- _TASK PROMPT_
With the pictures excluded, reproduce all of the data exactly.

#### PROVIDED DATA

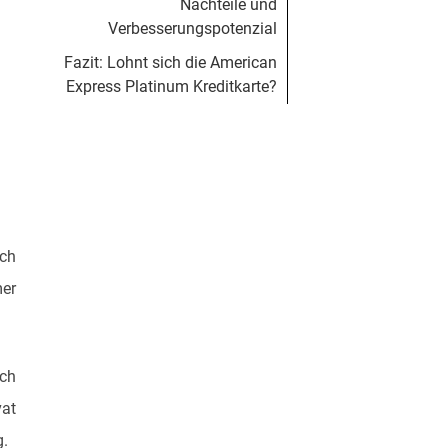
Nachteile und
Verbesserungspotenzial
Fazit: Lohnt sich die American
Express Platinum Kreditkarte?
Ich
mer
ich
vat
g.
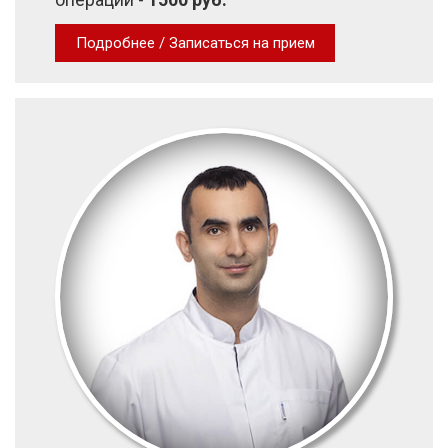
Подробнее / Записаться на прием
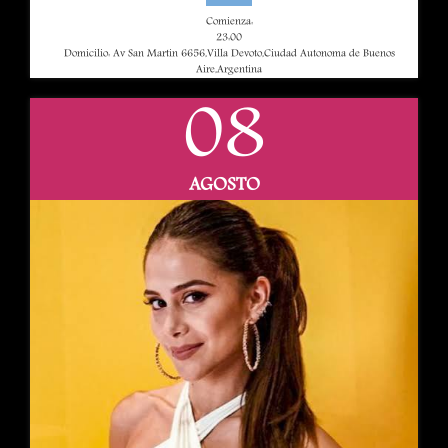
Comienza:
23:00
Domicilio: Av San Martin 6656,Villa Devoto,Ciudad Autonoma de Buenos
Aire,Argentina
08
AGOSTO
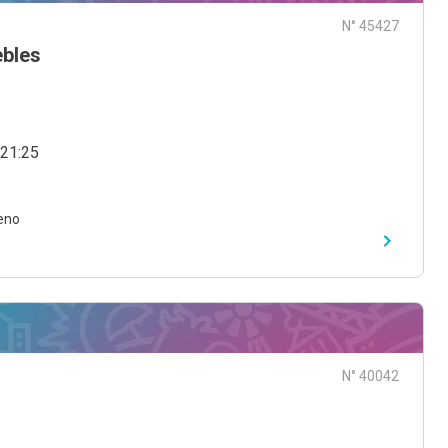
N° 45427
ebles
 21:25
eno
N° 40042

########

- _RESULT FOR THIS EXERCISE_
Nachteile und
Verbesserungspotenzial
Fazit: Lohnt sich die American
Express Platinum Kreditkarte?
Ich
mer
ich
vat
g.
Подробнее / Записаться на прием
Comienza:
23:00
Domicilio: Av San Martin 6656,Villa Devoto,Ciudad Autonoma de Buenos
Aire,Argentina
08
AGOSTO
N° 45427
ebles
 21:25
eno
N° 40042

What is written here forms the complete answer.